▶ **Material for this task**

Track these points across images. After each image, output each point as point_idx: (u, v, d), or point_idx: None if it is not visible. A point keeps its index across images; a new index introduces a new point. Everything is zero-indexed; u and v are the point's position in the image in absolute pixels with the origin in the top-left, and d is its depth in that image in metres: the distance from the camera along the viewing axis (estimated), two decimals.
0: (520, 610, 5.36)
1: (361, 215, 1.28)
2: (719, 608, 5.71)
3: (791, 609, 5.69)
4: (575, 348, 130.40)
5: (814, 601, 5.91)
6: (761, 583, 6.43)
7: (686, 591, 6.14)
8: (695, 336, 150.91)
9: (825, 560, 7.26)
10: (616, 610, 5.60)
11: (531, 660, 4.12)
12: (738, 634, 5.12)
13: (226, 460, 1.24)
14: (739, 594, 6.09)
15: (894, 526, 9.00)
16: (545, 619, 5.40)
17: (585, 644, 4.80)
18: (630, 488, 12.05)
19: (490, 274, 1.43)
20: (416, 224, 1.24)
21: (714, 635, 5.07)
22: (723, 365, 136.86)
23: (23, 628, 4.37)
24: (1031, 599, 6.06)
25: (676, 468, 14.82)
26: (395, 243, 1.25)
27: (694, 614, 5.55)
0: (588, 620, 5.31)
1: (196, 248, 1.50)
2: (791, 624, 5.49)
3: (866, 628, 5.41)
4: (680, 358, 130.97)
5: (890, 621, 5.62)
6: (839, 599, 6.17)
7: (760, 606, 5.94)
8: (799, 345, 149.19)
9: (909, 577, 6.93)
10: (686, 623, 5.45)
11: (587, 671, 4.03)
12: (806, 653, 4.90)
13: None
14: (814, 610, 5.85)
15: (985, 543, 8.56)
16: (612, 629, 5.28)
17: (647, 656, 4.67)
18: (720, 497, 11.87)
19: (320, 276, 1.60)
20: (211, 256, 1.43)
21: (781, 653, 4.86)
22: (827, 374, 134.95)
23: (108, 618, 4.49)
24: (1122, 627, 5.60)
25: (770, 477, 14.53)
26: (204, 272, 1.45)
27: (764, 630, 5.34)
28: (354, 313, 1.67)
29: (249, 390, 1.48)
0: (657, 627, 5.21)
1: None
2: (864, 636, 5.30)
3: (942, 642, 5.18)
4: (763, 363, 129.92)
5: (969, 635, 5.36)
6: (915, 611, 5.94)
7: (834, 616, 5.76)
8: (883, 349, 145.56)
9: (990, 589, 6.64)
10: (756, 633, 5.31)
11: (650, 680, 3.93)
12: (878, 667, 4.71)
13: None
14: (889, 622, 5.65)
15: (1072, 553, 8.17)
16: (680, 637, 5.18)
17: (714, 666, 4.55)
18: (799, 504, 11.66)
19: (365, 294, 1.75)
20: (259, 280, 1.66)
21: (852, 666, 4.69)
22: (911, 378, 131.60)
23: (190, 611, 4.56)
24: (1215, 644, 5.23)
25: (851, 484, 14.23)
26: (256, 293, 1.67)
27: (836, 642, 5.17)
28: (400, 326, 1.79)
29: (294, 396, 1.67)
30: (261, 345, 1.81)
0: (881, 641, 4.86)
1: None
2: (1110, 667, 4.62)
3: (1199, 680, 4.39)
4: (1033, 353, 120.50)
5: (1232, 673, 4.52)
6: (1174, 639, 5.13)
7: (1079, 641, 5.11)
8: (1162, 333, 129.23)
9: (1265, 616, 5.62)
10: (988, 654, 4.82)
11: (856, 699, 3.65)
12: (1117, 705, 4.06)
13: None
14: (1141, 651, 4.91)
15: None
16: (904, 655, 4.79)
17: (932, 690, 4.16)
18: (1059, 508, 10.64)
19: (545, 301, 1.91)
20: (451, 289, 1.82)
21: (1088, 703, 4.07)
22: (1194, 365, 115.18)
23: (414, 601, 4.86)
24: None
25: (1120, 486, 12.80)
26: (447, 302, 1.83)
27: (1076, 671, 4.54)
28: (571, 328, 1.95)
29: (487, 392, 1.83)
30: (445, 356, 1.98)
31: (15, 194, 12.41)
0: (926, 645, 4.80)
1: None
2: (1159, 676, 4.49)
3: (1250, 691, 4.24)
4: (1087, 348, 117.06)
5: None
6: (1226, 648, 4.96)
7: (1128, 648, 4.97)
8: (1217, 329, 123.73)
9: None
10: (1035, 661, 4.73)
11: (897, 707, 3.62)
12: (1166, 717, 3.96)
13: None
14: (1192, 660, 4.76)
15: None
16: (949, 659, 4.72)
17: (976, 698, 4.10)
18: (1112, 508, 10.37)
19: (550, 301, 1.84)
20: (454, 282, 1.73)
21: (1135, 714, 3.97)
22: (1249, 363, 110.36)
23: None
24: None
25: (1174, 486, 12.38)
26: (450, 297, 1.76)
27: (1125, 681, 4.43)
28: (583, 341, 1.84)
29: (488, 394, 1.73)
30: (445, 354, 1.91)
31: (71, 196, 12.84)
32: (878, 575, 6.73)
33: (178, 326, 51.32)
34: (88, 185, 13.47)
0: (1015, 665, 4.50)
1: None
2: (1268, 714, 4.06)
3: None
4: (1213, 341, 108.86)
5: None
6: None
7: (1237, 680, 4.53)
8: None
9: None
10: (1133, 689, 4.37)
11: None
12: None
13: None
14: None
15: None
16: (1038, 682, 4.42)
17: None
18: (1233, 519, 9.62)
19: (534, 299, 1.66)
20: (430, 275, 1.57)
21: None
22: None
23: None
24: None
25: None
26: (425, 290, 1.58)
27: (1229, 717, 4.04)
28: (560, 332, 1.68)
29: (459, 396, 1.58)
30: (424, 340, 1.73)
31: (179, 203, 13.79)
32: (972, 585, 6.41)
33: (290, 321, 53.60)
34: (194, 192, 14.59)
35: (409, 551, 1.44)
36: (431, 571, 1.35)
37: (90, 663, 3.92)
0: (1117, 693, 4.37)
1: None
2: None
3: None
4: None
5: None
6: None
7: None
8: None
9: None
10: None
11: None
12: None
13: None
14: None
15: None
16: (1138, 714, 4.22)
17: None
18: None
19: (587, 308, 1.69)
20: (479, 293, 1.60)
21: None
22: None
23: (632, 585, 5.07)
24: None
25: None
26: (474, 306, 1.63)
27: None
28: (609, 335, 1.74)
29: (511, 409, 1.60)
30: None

▶ **Work to be completed**
Repeat the full set of records exactly.

▶ **Solution for this problem**
Track these points across images. After each image, output each point as point_idx: (u, v, d), or point_idx: None if it is not visible. A point keeps its index across images; a new index introduces a new point. Everything is zero-indexed; u and v are the point's position in the image in absolute pixels with the origin in the top-left, and d is its depth in that image in metres: the distance from the camera along the viewing axis (estimated), two decimals.
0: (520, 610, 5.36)
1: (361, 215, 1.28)
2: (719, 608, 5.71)
3: (791, 609, 5.69)
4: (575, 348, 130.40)
5: (814, 601, 5.91)
6: (761, 583, 6.43)
7: (686, 591, 6.14)
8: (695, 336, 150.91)
9: (825, 560, 7.26)
10: (616, 610, 5.60)
11: (531, 660, 4.12)
12: (738, 634, 5.12)
13: (226, 460, 1.24)
14: (739, 594, 6.09)
15: (894, 526, 9.00)
16: (545, 619, 5.40)
17: (585, 644, 4.80)
18: (630, 488, 12.05)
19: (490, 274, 1.43)
20: (416, 224, 1.24)
21: (714, 635, 5.07)
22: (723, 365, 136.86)
23: (23, 628, 4.37)
24: (1031, 599, 6.06)
25: (676, 468, 14.82)
26: (395, 243, 1.25)
27: (694, 614, 5.55)
0: (588, 620, 5.31)
1: (196, 248, 1.50)
2: (791, 624, 5.49)
3: (866, 628, 5.41)
4: (680, 358, 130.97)
5: (890, 621, 5.62)
6: (839, 599, 6.17)
7: (760, 606, 5.94)
8: (799, 345, 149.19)
9: (909, 577, 6.93)
10: (686, 623, 5.45)
11: (587, 671, 4.03)
12: (806, 653, 4.90)
13: None
14: (814, 610, 5.85)
15: (985, 543, 8.56)
16: (612, 629, 5.28)
17: (647, 656, 4.67)
18: (720, 497, 11.87)
19: (320, 276, 1.60)
20: (211, 256, 1.43)
21: (781, 653, 4.86)
22: (827, 374, 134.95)
23: (108, 618, 4.49)
24: (1122, 627, 5.60)
25: (770, 477, 14.53)
26: (204, 272, 1.45)
27: (764, 630, 5.34)
28: (354, 313, 1.67)
29: (249, 390, 1.48)
0: (657, 627, 5.21)
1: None
2: (864, 636, 5.30)
3: (942, 642, 5.18)
4: (763, 363, 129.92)
5: (969, 635, 5.36)
6: (915, 611, 5.94)
7: (834, 616, 5.76)
8: (883, 349, 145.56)
9: (990, 589, 6.64)
10: (756, 633, 5.31)
11: (650, 680, 3.93)
12: (878, 667, 4.71)
13: None
14: (889, 622, 5.65)
15: (1072, 553, 8.17)
16: (680, 637, 5.18)
17: (714, 666, 4.55)
18: (799, 504, 11.66)
19: (365, 294, 1.75)
20: (259, 280, 1.66)
21: (852, 666, 4.69)
22: (911, 378, 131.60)
23: (190, 611, 4.56)
24: (1215, 644, 5.23)
25: (851, 484, 14.23)
26: (256, 293, 1.67)
27: (836, 642, 5.17)
28: (400, 326, 1.79)
29: (294, 396, 1.67)
30: (261, 345, 1.81)
0: (881, 641, 4.86)
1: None
2: (1110, 667, 4.62)
3: (1199, 680, 4.39)
4: (1033, 353, 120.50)
5: (1232, 673, 4.52)
6: (1174, 639, 5.13)
7: (1079, 641, 5.11)
8: (1162, 333, 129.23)
9: (1265, 616, 5.62)
10: (988, 654, 4.82)
11: (856, 699, 3.65)
12: (1117, 705, 4.06)
13: None
14: (1141, 651, 4.91)
15: None
16: (904, 655, 4.79)
17: (932, 690, 4.16)
18: (1059, 508, 10.64)
19: (545, 301, 1.91)
20: (451, 289, 1.82)
21: (1088, 703, 4.07)
22: (1194, 365, 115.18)
23: (414, 601, 4.86)
24: None
25: (1120, 486, 12.80)
26: (447, 302, 1.83)
27: (1076, 671, 4.54)
28: (571, 328, 1.95)
29: (487, 392, 1.83)
30: (445, 356, 1.98)
31: (15, 194, 12.41)
0: (926, 645, 4.80)
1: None
2: (1159, 676, 4.49)
3: (1250, 691, 4.24)
4: (1087, 348, 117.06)
5: None
6: (1226, 648, 4.96)
7: (1128, 648, 4.97)
8: (1217, 329, 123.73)
9: None
10: (1035, 661, 4.73)
11: (897, 707, 3.62)
12: (1166, 717, 3.96)
13: None
14: (1192, 660, 4.76)
15: None
16: (949, 659, 4.72)
17: (976, 698, 4.10)
18: (1112, 508, 10.37)
19: (550, 301, 1.84)
20: (454, 282, 1.73)
21: (1135, 714, 3.97)
22: (1249, 363, 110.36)
23: None
24: None
25: (1174, 486, 12.38)
26: (450, 297, 1.76)
27: (1125, 681, 4.43)
28: (583, 341, 1.84)
29: (488, 394, 1.73)
30: (445, 354, 1.91)
31: (71, 196, 12.84)
32: (878, 575, 6.73)
33: (178, 326, 51.32)
34: (88, 185, 13.47)
0: (1015, 665, 4.50)
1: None
2: (1268, 714, 4.06)
3: None
4: (1213, 341, 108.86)
5: None
6: None
7: (1237, 680, 4.53)
8: None
9: None
10: (1133, 689, 4.37)
11: None
12: None
13: None
14: None
15: None
16: (1038, 682, 4.42)
17: None
18: (1233, 519, 9.62)
19: (534, 299, 1.66)
20: (430, 275, 1.57)
21: None
22: None
23: None
24: None
25: None
26: (425, 290, 1.58)
27: (1229, 717, 4.04)
28: (560, 332, 1.68)
29: (459, 396, 1.58)
30: (424, 340, 1.73)
31: (179, 203, 13.79)
32: (972, 585, 6.41)
33: (290, 321, 53.60)
34: (194, 192, 14.59)
35: (409, 551, 1.44)
36: (431, 571, 1.35)
37: (90, 663, 3.92)
0: (1117, 693, 4.37)
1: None
2: None
3: None
4: None
5: None
6: None
7: None
8: None
9: None
10: None
11: None
12: None
13: None
14: None
15: None
16: (1138, 714, 4.22)
17: None
18: None
19: (587, 308, 1.69)
20: (479, 293, 1.60)
21: None
22: None
23: (632, 585, 5.07)
24: None
25: None
26: (474, 306, 1.63)
27: None
28: (609, 335, 1.74)
29: (511, 409, 1.60)
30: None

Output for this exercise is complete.